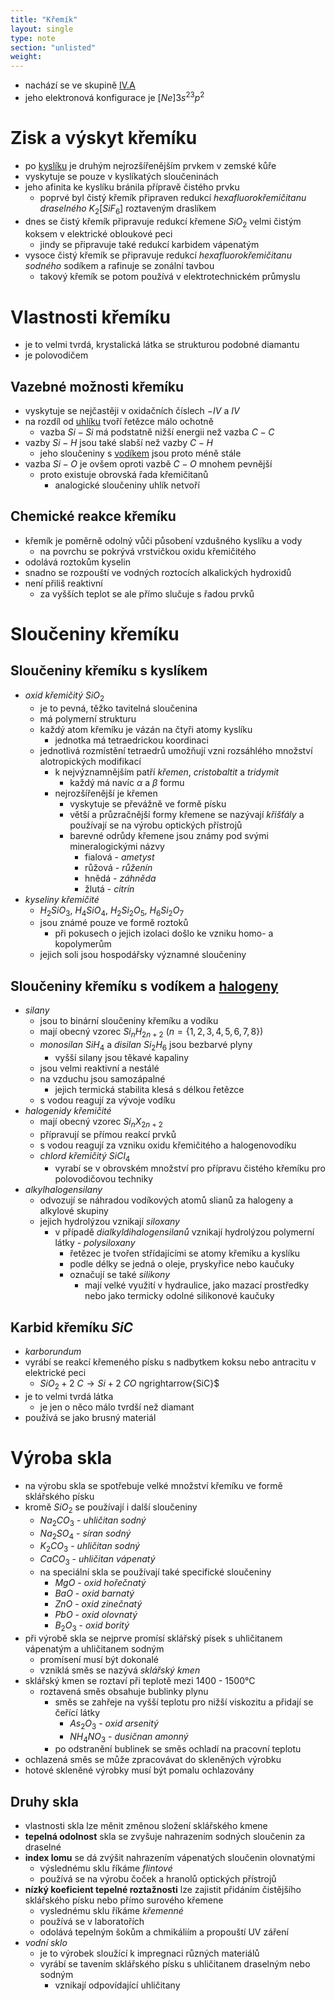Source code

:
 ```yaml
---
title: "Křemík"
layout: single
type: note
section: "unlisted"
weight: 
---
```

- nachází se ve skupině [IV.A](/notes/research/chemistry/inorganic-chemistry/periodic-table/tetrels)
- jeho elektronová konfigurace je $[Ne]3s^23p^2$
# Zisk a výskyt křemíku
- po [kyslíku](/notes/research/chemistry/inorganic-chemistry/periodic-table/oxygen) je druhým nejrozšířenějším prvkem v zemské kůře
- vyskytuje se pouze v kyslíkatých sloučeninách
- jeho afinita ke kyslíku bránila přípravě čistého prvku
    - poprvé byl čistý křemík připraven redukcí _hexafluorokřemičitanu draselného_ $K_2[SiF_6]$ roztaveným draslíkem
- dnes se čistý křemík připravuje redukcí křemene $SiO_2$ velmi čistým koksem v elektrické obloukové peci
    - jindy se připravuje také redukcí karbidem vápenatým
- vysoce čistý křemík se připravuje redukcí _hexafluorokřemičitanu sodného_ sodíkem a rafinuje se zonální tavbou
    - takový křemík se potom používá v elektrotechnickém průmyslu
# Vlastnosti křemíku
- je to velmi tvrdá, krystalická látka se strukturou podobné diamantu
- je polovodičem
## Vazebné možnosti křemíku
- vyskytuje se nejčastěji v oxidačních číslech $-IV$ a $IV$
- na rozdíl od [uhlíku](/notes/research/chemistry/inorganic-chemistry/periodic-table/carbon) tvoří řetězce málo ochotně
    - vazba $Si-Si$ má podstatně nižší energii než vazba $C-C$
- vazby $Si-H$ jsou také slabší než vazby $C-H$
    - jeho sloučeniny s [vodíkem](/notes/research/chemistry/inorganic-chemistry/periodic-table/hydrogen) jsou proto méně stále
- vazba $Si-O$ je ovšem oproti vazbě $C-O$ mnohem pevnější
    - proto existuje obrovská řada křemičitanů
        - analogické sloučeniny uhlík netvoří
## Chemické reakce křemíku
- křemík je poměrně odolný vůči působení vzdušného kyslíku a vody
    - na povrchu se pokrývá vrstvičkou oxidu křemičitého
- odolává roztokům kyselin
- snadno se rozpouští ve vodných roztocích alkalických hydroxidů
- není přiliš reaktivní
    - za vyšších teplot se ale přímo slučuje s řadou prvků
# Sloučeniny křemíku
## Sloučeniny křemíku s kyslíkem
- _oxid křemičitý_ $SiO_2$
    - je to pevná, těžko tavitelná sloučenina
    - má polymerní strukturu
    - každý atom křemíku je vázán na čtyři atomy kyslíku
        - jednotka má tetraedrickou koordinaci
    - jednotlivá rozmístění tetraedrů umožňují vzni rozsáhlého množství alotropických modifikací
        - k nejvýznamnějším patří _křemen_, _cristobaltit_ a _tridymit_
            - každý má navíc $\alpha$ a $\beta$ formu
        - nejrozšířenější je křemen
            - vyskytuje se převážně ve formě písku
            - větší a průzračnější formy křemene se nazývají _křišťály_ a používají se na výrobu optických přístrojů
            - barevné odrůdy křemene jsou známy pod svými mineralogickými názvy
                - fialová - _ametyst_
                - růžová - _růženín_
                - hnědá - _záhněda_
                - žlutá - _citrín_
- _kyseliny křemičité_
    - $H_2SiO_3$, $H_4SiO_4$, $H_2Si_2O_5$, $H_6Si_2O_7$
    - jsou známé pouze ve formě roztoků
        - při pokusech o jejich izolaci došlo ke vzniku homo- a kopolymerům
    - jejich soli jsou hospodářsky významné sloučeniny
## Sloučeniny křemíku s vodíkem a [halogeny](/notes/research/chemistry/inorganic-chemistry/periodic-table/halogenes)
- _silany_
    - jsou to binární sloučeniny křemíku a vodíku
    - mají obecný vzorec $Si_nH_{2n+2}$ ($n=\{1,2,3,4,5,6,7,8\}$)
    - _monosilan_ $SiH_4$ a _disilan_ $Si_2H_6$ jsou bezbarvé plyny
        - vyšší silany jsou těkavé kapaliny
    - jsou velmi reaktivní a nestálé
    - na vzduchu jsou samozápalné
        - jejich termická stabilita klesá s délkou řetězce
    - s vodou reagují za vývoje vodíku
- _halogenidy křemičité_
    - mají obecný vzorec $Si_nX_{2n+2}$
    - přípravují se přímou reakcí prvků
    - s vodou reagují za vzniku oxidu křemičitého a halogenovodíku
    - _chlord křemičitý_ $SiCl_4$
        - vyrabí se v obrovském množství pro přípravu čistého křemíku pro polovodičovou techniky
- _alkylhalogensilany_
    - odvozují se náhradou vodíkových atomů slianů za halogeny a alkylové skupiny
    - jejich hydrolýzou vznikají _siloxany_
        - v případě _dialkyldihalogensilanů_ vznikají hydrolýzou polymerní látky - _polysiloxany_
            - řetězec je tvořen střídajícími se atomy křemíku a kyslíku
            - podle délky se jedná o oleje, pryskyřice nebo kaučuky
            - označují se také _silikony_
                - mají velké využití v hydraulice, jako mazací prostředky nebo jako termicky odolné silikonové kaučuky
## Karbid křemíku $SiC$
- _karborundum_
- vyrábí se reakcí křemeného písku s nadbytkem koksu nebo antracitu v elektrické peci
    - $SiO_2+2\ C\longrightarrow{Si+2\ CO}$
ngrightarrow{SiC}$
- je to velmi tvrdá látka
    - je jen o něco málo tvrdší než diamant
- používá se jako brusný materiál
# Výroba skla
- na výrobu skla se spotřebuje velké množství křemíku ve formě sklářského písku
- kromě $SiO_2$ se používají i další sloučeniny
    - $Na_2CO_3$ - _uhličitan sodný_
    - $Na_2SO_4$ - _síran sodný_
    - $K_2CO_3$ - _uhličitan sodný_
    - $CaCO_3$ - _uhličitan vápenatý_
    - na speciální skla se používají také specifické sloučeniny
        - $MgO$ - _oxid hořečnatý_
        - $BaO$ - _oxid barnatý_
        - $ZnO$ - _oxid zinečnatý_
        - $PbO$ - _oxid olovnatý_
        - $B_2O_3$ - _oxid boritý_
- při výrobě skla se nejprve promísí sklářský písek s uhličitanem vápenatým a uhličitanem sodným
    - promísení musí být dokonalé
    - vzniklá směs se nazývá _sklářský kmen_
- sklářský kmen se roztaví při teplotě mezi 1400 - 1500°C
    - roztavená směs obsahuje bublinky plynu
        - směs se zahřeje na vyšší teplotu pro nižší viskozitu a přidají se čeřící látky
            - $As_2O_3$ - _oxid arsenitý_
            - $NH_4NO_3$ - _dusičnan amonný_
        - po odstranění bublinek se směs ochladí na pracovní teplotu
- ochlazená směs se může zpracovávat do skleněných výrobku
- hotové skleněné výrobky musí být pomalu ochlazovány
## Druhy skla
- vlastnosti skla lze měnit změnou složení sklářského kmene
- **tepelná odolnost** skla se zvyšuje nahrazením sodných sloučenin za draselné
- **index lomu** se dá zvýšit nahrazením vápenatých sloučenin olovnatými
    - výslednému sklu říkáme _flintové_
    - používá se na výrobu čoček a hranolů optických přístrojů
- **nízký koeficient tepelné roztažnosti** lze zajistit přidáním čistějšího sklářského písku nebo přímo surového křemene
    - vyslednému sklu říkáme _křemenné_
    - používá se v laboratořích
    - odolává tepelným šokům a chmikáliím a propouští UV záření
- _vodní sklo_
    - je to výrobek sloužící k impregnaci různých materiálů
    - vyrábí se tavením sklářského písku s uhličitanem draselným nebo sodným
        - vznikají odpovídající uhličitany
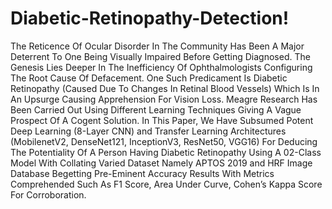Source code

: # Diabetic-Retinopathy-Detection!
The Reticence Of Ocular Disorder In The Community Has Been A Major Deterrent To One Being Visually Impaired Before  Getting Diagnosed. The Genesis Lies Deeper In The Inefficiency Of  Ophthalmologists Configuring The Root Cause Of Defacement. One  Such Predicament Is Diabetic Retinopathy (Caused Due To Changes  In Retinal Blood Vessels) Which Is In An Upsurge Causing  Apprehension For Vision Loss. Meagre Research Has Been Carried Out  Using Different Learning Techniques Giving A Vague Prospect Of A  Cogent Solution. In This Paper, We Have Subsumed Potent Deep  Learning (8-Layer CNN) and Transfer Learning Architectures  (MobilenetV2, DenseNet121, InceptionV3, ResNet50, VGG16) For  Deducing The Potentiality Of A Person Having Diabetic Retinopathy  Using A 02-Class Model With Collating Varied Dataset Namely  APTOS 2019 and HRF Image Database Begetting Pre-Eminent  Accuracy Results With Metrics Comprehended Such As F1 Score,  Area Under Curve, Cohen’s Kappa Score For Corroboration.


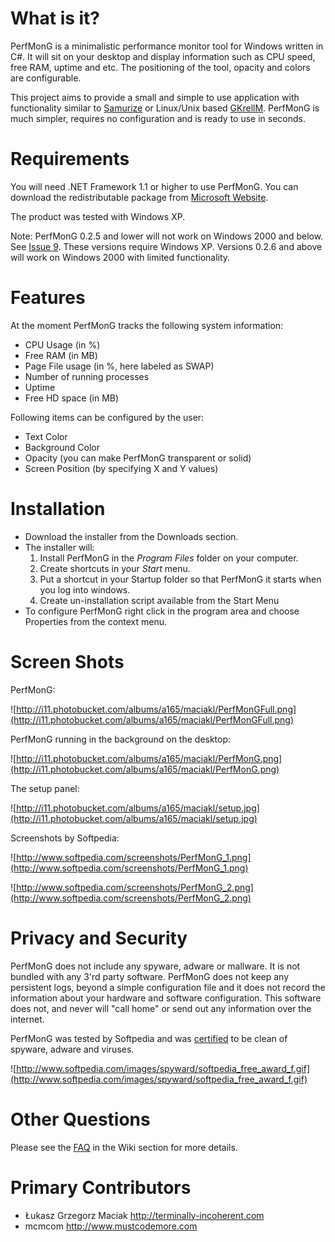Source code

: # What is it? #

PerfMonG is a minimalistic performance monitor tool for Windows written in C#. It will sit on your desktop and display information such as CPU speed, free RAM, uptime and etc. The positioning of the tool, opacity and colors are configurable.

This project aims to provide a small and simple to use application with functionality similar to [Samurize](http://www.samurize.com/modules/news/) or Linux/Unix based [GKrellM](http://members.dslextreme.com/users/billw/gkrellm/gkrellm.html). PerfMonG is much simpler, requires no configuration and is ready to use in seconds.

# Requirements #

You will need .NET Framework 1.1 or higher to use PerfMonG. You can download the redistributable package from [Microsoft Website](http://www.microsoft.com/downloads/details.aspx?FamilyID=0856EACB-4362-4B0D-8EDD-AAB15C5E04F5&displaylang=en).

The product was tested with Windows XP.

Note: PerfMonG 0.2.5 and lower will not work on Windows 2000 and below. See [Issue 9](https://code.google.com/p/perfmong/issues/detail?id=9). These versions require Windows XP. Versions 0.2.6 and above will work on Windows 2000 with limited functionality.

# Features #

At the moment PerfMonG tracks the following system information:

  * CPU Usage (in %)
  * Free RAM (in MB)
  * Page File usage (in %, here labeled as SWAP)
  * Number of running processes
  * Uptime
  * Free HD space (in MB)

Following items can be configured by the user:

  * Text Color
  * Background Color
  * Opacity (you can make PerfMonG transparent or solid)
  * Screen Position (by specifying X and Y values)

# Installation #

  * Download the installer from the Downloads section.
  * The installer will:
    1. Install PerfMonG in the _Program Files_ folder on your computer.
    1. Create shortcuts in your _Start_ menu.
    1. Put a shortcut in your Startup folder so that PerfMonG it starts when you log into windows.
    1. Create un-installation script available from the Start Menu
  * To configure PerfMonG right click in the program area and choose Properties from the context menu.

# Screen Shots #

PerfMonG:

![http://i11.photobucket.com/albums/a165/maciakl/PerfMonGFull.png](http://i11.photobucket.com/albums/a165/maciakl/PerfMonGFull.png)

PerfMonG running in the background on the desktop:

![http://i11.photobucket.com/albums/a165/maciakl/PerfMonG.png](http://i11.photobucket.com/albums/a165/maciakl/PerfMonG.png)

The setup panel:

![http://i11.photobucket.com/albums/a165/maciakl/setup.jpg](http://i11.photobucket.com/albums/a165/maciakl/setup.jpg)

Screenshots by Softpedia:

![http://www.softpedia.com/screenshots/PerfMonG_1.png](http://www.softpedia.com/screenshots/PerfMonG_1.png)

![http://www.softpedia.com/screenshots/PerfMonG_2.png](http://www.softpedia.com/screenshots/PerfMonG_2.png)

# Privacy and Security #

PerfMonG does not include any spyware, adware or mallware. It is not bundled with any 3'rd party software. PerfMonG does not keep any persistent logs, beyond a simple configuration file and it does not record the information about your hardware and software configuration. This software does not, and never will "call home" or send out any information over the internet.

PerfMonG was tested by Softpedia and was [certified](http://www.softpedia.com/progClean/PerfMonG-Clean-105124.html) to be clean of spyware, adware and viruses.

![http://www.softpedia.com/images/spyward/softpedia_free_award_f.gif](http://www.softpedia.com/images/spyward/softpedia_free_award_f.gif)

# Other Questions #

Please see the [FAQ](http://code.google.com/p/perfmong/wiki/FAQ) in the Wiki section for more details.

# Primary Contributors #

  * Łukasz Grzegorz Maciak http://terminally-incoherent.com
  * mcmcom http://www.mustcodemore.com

+++

§ What needs to be done
Within the entries above, find each line where "will" appears; copy every one.

§ Problem solution
PerfMonG is a minimalistic performance monitor tool for Windows written in C#. It will sit on your desktop and display information such as CPU speed, free RAM, uptime and etc. The positioning of the tool, opacity and colors are configurable.
You will need .NET Framework 1.1 or higher to use PerfMonG. You can download the redistributable package from [Microsoft Website](http://www.microsoft.com/downloads/details.aspx?FamilyID=0856EACB-4362-4B0D-8EDD-AAB15C5E04F5&displaylang=en).
Note: PerfMonG 0.2.5 and lower will not work on Windows 2000 and below. See [Issue 9](https://code.google.com/p/perfmong/issues/detail?id=9). These versions require Windows XP. Versions 0.2.6 and above will work on Windows 2000 with limited functionality.
  * The installer will:
PerfMonG does not include any spyware, adware or mallware. It is not bundled with any 3'rd party software. PerfMonG does not keep any persistent logs, beyond a simple configuration file and it does not record the information about your hardware and software configuration. This software does not, and never will "call home" or send out any information over the internet.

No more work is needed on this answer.